STEP 2. If $f(x)$ posses a maximum value, then exists $x_0\in\textbf{N}$ such that $f(x)\leq f(x_0)$, for all $x\in\textbf{N}$. Hence if we assume the function $g_2(x):=f(x)-f(x_0)$, then $g_2(x)\leq 0$, for all $x\in\textrm{N}$. Assume the sets $C_0,C_1,C_3\ldots$, such that $$ C_0=\{x\in\textbf{N}:g_2(x)=0\} $$ $$ C_1=\{x\in\textbf{N}:g_2(x)=k_1\} $$ $$ C_2=\{x\in\textbf{N}:g_2(x)=k_2\} $$ $$ \ldots, $$ with $0>k_1>k_2>\ldots$. Assume that $x_0\in C_0$ and $\xi_1\in C_1$, then for $x_1=\xi_1^2+x_0^2$, we have $$ |g_2(x_1)|^2=|g_2(\xi^2_1+x_0^2)|^2\leq g_2(\xi_1)^2+g_2(x_0)^2=g_2(\xi_1)^2=k_1^2. $$ Hence (since $g_2(x)\leq 0$) we have $|g_2(\xi^2_1+x_0^2)|\leq |k_1|\Leftrightarrow 0 \geq g_2(\xi^2_1+x_0^2)\geq k_1$. Hence $x_1\in C_0$ or $x_1\in C_1$.

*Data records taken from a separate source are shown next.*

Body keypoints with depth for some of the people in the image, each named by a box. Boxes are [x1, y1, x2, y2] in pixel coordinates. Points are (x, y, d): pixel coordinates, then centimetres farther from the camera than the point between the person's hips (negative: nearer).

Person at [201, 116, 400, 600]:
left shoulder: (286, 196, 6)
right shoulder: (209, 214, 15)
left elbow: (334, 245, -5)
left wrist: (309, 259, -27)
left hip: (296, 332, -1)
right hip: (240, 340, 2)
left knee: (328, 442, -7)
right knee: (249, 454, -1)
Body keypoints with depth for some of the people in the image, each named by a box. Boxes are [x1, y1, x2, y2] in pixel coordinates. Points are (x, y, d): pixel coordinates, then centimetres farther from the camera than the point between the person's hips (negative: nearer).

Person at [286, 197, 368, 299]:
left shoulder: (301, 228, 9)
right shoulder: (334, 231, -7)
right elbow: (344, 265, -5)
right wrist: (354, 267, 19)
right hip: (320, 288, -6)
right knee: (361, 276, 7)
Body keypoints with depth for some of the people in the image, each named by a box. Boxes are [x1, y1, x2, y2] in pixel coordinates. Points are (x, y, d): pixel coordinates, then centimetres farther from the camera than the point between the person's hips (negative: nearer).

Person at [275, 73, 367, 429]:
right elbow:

1. If $x_1\in C_0$, then $g_2(x_1)=0$, then $$ 0=g_2(\xi^2_1+x_0^2)(\xi_1+x_0)=x_0g_2(\xi_1)+\xi_1g_2(x_0)=x_0g_2(\xi_1)=x_0k_1. $$ Contradiction

2. If $x_1\in C_1$, then $g_2(x_1)=k_1$, then $$ g_2(\xi_1^2+x_0^2)(\xi_1+x_0)=g_2(x_1)(\xi_1+x_0)=k_1(\xi_1+x_0) $$ $$ g_2(\xi_1^2+x_0^2)(\xi_1+x_0)=g_2(\xi_1)x_0+g_2(x_0)\xi_1=g_2(\xi_1)x_0=k_1 x_0 $$ Hence $$ k_1(\xi_1+x_0)=k_1x_0\Leftrightarrow \xi_1=0 $$

Hence $f(x):\textbf{N}\rightarrow\textbf{R}$ does not take maximum or minimum values.

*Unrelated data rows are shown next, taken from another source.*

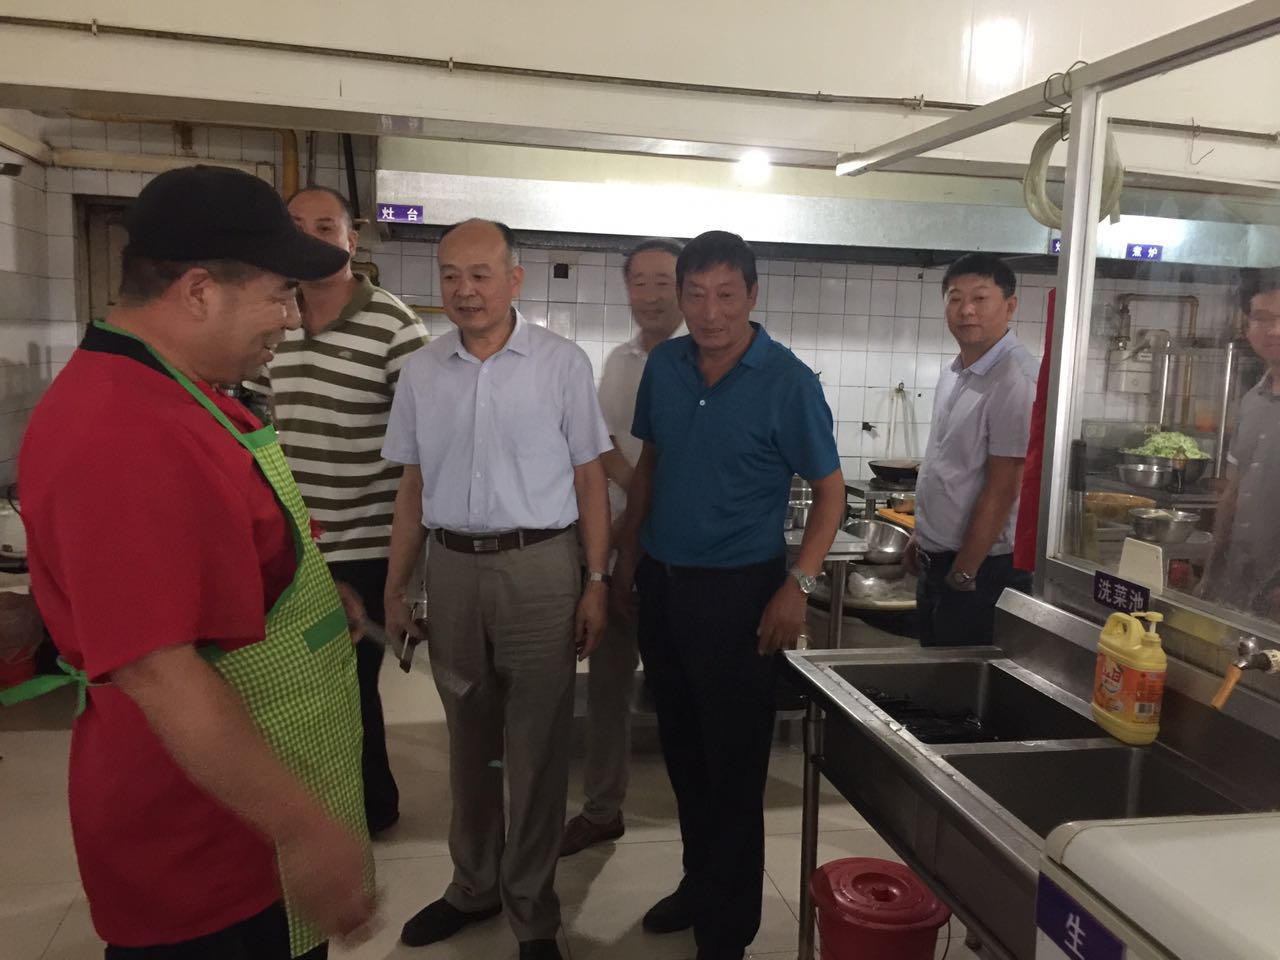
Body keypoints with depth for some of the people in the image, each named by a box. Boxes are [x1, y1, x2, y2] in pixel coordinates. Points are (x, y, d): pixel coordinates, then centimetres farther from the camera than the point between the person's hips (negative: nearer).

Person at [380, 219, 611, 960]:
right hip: (452, 567, 4)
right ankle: (474, 886, 36)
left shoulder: (562, 363, -4)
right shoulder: (421, 373, 5)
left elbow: (590, 480, -2)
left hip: (539, 565, -3)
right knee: (469, 742, 17)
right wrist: (395, 587, 10)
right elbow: (414, 488, 11)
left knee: (535, 748, 5)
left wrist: (596, 581, -6)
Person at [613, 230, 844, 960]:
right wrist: (628, 555, 12)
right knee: (682, 747, 18)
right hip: (662, 583, 5)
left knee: (734, 762, 5)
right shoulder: (664, 366, 1)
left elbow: (830, 493, -8)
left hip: (738, 592, -5)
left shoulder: (789, 382, -13)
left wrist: (799, 586, -17)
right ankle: (700, 882, 39)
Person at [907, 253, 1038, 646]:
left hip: (984, 568, -8)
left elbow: (1002, 490, -20)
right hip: (937, 561, 8)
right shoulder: (954, 373, 9)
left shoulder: (1016, 379, -19)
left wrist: (963, 574, -17)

Also for every sequuence $b_n$ such that $b_n\in\textbf{N}$ and $\lim b_n=+\infty$, we have $\lim f(b_n)=l<\infty$, or $\lim f(b_n)=+\infty$, or $\lim f(b_n)=-\infty$, or the limit of $b_n$ does not exists. Set also $a_n=f(b_n)$. Also we define $b_n$ to be such that $b_{n+1}=b_n^2+1$. Setting $x=b_n$ and $y=1$ in (1), we get: $b_nf(1)+f(b_n)=(b_n+1)f(b_n^2+1)$. Hence
$$ b_nc_0+a_n=(b_n+1)f(b_{n+1})\Leftrightarrow b_nc_0+a_n=(b_n+1)a_{n+1}\Leftrightarrow $$
$$b_n(a_{n+1}-c_0)+a_{n+1}-c_0=a_n-c_0\Leftrightarrow \lambda_{n+1}b_n+\lambda_{n+1}=\lambda_n,$$ where $\lambda_n=a_n-c_0$. Hence$$\lambda_{n+1}=\frac{1}{b_n+1}\lambda_n.$$Hence $$\lambda_n=\lambda_1\prod^{n-1}_{j=1}\frac{1}{1+b_j}\Leftrightarrow a_n-c_0=\lambda_1\prod^{n-1}_{j=1}\frac{1}{1+b_j}.$$But $\lim b_n=+\infty$. Hence $\lim a_n=f(1)<\infty$. This last is imposible since $f(x)$ takes no maximum or minimum values.